INPUT DATA:
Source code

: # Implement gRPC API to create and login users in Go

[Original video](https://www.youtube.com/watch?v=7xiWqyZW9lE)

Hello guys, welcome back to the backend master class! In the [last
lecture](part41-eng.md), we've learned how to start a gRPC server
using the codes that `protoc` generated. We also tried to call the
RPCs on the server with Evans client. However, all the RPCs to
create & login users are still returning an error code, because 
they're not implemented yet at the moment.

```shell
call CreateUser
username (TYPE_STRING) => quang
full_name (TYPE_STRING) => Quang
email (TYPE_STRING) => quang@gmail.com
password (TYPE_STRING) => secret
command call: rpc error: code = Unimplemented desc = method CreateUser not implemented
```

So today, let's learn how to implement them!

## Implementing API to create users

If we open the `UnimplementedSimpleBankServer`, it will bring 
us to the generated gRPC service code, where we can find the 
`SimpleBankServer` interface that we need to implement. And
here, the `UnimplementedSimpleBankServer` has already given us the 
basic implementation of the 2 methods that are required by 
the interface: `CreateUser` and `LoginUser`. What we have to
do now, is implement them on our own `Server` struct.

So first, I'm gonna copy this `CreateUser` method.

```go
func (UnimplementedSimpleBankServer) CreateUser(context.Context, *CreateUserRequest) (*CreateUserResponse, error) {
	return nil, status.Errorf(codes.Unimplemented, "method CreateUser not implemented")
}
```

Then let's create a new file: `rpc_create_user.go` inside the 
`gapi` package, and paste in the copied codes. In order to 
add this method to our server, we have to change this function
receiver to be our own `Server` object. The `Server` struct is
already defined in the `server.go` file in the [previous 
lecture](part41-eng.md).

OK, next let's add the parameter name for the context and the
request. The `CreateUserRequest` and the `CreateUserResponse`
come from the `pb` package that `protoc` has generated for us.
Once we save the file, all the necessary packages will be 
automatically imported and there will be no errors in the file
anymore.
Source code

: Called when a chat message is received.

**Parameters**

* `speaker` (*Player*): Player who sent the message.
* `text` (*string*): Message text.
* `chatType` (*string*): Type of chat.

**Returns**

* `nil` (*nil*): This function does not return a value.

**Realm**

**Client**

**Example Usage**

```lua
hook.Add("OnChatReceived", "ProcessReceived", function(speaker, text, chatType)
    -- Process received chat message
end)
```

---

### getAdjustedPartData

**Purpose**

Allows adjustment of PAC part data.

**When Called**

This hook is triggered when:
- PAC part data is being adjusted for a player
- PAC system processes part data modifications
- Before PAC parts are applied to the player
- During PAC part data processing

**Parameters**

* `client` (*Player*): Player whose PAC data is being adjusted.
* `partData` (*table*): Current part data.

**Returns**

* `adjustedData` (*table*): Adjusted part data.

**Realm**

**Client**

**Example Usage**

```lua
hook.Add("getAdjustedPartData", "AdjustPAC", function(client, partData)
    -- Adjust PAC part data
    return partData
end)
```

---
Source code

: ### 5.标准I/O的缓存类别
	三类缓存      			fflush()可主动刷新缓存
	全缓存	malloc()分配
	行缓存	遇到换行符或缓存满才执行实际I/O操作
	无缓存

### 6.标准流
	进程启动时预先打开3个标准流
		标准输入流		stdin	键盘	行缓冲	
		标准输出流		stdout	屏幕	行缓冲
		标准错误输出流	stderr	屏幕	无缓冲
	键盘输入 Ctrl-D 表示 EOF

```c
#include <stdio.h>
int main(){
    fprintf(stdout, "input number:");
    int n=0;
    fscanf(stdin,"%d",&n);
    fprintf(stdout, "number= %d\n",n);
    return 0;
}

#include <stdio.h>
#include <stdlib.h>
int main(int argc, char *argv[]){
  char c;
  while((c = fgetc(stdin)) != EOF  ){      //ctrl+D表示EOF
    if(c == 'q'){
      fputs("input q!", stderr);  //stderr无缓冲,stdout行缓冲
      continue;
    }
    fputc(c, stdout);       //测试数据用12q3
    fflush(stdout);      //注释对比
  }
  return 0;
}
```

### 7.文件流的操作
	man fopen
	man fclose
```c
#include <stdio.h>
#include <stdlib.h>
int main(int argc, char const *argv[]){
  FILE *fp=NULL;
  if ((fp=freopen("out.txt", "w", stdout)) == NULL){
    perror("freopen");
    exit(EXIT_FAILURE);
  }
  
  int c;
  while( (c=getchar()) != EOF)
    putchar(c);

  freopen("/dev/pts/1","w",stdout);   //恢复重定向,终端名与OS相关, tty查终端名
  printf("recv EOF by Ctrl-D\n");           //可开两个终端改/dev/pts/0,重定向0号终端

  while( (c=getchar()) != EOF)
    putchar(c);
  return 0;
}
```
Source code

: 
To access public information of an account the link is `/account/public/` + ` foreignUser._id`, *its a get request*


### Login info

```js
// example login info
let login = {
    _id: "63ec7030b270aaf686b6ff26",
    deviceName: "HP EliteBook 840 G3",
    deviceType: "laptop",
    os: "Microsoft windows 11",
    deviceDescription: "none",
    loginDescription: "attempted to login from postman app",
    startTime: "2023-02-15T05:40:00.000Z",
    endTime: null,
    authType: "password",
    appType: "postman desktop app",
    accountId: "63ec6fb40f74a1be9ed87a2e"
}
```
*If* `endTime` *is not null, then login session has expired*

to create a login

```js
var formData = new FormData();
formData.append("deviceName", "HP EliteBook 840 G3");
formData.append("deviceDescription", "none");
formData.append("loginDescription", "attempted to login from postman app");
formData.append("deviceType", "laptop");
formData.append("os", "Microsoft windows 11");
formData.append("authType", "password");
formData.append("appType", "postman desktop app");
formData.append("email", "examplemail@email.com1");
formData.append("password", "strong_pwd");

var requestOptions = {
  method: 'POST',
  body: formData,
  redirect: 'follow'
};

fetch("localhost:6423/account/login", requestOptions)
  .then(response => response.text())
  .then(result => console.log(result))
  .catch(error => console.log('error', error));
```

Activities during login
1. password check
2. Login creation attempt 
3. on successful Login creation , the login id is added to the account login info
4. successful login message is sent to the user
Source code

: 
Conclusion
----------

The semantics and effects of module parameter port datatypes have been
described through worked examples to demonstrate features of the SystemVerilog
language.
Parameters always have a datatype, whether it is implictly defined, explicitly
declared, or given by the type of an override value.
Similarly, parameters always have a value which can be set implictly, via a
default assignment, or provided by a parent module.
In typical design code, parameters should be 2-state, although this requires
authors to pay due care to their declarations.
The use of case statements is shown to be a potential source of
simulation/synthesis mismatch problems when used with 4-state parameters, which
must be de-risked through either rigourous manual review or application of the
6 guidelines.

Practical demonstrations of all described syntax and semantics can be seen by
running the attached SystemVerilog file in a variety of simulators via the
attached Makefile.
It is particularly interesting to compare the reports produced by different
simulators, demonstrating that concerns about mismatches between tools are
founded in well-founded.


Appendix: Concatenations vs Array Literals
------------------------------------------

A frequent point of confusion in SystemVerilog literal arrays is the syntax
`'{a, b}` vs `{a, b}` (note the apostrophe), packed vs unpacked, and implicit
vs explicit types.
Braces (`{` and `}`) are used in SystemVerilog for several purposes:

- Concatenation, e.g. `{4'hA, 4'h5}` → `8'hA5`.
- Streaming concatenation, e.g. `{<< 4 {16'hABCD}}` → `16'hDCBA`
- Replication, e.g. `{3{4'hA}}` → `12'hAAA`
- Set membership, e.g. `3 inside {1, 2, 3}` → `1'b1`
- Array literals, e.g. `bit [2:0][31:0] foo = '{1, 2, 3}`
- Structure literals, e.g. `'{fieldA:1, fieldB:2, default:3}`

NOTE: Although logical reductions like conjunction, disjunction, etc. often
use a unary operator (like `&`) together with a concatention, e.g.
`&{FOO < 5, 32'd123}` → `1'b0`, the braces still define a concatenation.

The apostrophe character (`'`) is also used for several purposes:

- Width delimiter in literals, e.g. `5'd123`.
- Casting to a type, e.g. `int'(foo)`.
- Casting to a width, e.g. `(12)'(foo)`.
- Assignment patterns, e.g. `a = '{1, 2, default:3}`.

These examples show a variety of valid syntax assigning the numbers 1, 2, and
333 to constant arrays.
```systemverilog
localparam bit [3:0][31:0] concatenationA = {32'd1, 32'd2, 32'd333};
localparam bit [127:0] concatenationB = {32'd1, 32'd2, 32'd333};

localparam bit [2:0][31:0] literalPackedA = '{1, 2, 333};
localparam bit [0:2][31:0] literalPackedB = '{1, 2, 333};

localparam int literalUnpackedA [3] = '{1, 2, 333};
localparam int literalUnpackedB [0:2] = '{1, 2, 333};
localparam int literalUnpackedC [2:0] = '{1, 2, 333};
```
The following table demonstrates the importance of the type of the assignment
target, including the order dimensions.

REQUIREMENT:
The reply should hold only the lines from the beginning of the listing above through the line with "do now, is implement", each one written exactly as it appears.

EXERCISE ANSWER:
Source code

: # Implement gRPC API to create and login users in Go

[Original video](https://www.youtube.com/watch?v=7xiWqyZW9lE)

Hello guys, welcome back to the backend master class! In the [last
lecture](part41-eng.md), we've learned how to start a gRPC server
using the codes that `protoc` generated. We also tried to call the
RPCs on the server with Evans client. However, all the RPCs to
create & login users are still returning an error code, because 
they're not implemented yet at the moment.

```shell
call CreateUser
username (TYPE_STRING) => quang
full_name (TYPE_STRING) => Quang
email (TYPE_STRING) => quang@gmail.com
password (TYPE_STRING) => secret
command call: rpc error: code = Unimplemented desc = method CreateUser not implemented
```

So today, let's learn how to implement them!

## Implementing API to create users

If we open the `UnimplementedSimpleBankServer`, it will bring 
us to the generated gRPC service code, where we can find the 
`SimpleBankServer` interface that we need to implement. And
here, the `UnimplementedSimpleBankServer` has already given us the 
basic implementation of the 2 methods that are required by 
the interface: `CreateUser` and `LoginUser`. What we have to
do now, is implement them on our own `Server` struct.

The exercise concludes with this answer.